À la faveur des premiers beaux jours de deux mille douze, est paru à Montréal, à l’enseigne de L’Oie de Cravan (Les Oies de Cravan naissent des mâts pourris des navires perdus au golfe du Mexique, écrivait Scutenaire), un singulier spicilège. D’une modestie et d’une subtilité inverse à leur modèle homonymique, ces Choses vues, épinglées par Thierry Horguelin, appellent l’attention. Relevant à la fois de ce que les Britanniques nomment humor et d’un goût encyclopédique pour le minuscule, l’étrange, la folie ou le cocasse, voici une anthologie de faits d’autant plus improbables que parfaitement avérés. Les amateurs de prose brève, à la Félix Fénéon, seront aux anges – surtout s’ils se trouvent par ailleurs lecteurs de Pérec et de ses listes.
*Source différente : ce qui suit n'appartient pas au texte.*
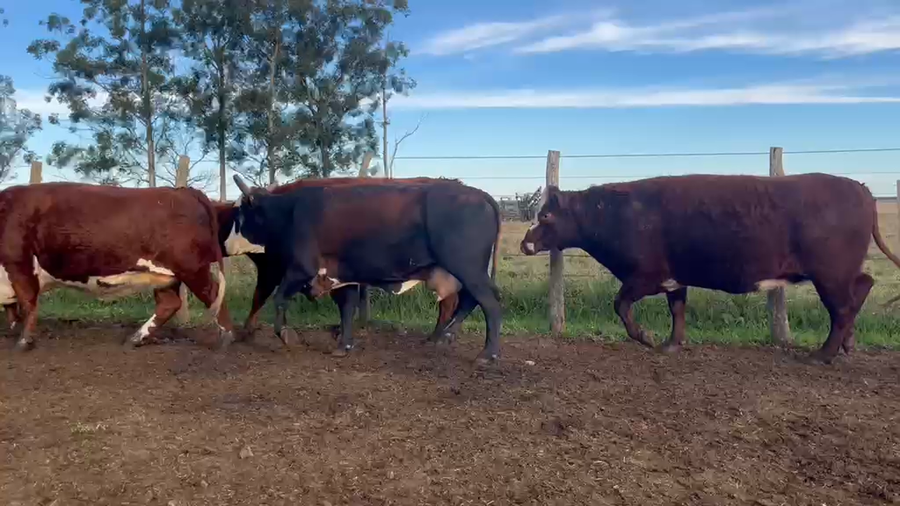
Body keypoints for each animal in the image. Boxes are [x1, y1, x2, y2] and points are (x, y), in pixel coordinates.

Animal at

Au milieu du livre, Horguelin écrit :
« Au salon de la revue de Paris, alors que tout le monde se précipite vers les petits fours, je sens un regard braqué sur mon dos. Je me retourne, Jean Benoît est là, qui me toise avec un souverain mépris.
Mais Jean Benoît est mort il y a quelques semaines. Son sosie – ou son fantôme – continue de me fusiller du regard, les lèvres pincées. Toute sa personne est un reproche muet adressé à mon existence. Et cela dure – un temps considérable.
Je finis par me détourner, en proie à un profond malaise. Un peu plus loin, je me retourne. Il est toujours planté là, présence irréelle au milieu de la foule, qui me vrille du regard. »
Cela m’est également advenu.
Le spectre de Jules Laforgue sourit.
Chez le même éditeur et du même auteur, on pourra aussi découvrir avec profit Le Voyageur de la nuit (2005) et La Nuit sans fin (2009).